Tim Walker is an author, broadcaster and British Press Award-winning journalist. He had a unique insight into the cases Gina Miller brought against the governments of Theresa May and Boris Johnson as he advised her on media strategy on both occasions. He has worked in staff positions on The Observer, the Daily Mail and The Sunday Telegraph, where he was the theatre critic. More recently, he has written columns for the Daily Mirror and The New European. He stood briefly as the Lib Dem parliamentary candidate in Canterbury in the last election. Star Turns, his latest book, was published in September.

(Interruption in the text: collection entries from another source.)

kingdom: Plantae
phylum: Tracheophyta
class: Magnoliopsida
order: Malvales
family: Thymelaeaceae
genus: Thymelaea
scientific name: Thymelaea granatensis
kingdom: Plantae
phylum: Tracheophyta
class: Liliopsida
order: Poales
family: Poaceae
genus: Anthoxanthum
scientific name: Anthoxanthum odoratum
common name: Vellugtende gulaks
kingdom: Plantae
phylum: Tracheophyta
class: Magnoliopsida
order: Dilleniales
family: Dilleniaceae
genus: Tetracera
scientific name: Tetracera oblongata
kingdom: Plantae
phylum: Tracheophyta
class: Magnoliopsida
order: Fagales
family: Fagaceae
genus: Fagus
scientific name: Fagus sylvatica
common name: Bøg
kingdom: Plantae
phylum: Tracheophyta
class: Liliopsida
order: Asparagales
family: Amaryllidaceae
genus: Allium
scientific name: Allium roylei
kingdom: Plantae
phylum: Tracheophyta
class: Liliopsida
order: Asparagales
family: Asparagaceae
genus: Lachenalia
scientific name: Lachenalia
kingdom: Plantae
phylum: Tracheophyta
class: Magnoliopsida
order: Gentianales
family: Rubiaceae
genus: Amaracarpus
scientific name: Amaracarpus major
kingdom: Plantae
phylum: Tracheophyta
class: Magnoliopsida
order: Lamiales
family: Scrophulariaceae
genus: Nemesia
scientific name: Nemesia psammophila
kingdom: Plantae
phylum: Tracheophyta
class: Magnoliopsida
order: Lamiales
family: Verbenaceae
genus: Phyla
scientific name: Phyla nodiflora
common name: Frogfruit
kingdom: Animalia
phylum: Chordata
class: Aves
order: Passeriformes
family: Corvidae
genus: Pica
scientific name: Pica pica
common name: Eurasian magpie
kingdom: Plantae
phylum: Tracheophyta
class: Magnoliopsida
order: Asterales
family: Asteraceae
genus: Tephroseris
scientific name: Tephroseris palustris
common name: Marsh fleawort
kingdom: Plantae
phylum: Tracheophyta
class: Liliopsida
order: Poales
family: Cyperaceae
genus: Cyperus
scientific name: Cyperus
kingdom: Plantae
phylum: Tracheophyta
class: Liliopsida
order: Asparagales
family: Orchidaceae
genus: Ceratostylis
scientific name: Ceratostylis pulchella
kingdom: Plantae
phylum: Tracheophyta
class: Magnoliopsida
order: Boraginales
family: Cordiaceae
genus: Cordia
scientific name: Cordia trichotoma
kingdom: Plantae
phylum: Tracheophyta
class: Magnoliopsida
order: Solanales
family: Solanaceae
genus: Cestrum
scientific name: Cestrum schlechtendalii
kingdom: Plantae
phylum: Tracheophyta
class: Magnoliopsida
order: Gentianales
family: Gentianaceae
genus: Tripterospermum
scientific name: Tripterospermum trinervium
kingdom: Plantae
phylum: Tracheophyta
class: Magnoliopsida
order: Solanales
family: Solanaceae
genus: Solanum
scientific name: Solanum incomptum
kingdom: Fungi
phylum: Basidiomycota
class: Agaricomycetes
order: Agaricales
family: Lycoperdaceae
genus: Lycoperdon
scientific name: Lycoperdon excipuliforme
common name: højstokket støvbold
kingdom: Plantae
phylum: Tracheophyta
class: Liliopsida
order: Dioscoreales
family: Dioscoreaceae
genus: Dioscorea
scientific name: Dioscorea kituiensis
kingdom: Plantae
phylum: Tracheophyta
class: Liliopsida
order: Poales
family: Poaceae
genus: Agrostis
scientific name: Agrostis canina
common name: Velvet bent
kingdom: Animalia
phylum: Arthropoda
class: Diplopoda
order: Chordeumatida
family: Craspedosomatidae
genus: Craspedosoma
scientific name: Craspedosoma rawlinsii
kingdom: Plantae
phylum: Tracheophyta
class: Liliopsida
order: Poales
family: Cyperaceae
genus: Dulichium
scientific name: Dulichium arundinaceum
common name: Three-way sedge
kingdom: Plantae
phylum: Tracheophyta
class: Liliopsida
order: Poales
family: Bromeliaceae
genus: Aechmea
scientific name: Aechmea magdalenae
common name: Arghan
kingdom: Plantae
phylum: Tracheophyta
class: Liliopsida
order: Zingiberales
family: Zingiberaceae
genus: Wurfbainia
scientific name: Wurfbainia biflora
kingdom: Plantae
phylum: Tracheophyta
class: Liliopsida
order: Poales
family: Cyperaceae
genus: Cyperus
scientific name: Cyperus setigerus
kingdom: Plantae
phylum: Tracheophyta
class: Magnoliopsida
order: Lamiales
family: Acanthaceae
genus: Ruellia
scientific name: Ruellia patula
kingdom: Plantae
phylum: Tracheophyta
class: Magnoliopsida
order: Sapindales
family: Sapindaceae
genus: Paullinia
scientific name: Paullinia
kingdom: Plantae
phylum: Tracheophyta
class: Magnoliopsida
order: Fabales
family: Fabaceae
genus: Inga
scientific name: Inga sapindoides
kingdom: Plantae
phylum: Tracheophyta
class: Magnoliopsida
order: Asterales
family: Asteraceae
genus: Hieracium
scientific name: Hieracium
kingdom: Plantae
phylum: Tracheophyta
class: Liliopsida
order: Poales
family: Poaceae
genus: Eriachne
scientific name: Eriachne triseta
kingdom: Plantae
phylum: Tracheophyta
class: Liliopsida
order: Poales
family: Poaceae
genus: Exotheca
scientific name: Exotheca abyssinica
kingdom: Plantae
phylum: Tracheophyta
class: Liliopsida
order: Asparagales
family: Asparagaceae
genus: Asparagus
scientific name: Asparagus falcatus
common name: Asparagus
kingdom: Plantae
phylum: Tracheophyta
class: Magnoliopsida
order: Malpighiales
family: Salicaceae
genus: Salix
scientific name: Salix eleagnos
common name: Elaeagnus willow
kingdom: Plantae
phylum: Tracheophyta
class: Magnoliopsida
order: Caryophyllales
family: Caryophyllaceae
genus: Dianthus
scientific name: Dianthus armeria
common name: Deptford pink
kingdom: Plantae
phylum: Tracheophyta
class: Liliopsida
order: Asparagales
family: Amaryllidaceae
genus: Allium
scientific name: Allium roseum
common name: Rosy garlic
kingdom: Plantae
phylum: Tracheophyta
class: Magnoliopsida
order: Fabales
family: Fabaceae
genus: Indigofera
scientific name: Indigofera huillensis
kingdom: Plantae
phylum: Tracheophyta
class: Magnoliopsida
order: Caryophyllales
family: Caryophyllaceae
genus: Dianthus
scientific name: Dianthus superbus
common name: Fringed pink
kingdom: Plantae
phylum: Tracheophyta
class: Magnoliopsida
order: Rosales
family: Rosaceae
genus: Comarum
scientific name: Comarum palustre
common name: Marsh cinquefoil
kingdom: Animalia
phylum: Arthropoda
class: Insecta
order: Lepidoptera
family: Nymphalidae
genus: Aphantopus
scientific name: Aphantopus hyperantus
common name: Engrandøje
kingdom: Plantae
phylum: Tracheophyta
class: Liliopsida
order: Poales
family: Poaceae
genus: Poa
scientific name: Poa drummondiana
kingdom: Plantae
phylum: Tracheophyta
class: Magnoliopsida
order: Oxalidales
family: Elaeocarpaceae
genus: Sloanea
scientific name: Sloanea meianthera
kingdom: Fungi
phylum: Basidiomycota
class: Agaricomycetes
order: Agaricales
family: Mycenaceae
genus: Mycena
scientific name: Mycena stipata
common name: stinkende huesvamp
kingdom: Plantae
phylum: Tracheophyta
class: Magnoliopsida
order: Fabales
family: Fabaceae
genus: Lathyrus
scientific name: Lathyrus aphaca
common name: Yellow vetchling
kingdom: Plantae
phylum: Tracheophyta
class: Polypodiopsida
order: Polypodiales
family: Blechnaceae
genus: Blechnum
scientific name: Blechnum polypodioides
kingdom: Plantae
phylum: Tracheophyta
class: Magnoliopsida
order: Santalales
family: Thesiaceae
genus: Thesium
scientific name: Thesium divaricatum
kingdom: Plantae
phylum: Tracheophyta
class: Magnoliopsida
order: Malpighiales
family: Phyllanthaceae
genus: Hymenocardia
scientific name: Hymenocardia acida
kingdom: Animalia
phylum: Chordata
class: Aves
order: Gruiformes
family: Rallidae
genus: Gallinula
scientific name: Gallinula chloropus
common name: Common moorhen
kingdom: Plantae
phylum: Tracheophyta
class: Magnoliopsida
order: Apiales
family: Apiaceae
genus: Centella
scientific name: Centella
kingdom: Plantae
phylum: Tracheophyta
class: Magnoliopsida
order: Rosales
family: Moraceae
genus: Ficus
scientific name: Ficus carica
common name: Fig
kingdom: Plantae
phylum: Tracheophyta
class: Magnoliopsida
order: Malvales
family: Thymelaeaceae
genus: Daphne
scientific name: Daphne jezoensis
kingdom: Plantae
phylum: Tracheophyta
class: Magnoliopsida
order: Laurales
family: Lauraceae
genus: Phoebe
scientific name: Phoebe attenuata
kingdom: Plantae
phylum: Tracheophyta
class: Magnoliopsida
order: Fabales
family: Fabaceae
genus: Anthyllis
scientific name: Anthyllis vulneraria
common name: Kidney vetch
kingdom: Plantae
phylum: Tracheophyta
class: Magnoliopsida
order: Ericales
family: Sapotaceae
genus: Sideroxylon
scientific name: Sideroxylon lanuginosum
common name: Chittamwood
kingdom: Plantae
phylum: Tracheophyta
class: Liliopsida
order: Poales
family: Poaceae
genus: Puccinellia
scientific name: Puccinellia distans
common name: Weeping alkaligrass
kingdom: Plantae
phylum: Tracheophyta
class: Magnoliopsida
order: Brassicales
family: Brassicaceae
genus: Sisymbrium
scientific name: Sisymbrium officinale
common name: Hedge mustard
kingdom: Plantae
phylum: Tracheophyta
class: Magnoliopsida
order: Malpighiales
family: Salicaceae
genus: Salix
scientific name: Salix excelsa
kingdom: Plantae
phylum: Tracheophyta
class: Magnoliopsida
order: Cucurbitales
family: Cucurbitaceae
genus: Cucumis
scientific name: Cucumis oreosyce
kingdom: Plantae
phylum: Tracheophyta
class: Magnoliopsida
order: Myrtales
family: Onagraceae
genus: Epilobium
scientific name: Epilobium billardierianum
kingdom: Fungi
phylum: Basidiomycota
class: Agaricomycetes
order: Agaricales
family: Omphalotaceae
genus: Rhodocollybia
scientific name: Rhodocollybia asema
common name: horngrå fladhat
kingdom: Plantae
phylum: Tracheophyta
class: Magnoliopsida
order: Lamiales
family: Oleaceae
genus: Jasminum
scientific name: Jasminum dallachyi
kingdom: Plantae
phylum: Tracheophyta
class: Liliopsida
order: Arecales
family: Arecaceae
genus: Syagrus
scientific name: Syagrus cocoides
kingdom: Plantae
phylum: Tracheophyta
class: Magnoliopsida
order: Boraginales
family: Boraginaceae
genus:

Stephen Unwin directs. Unwin founded the English Touring Theatre in 1993. For the company, he directed more than 30 productions of classical and new plays, including award-winning productions of Hamlet with Alan Cumming, Hedda Gabler, Henry IV Parts One and Two with Timothy and Samuel West, King Lear with Timothy West, The Seagull with Cheryl Campbell and Ghosts with Diana Quick and Daniel Evans. These transferred to the Donmar and the Old Vic. He produced two plays by Jonathan Harvey and Peter Gill's award-winning The York Realist as well as Sir Peter Hall's production of Uncle Vanya. In 2008, he became Artistic Director of the new Rose Theatre in Kingston, which he ran until January 2014. His productions there included Hay Fever with Celia Imrie, The Importance of Being Earnest with Jane Asher, The Lady from the Sea with Joely Richardson, The Vortex with Kerry Fox and Day in the Death of Joe Egg with Ralf Little. He hosted the very successful Time to Talk series with 50 leading actors and personalities. Also an author, he has written 10 books on theatre, drama and related subjects, as well as numerous articles for newspapers and journals. He is also active in campaigning for the rights of the disabled. He is Chairman of KIDS, a national charity which provides a wide range of services for disabled children, young people and their families.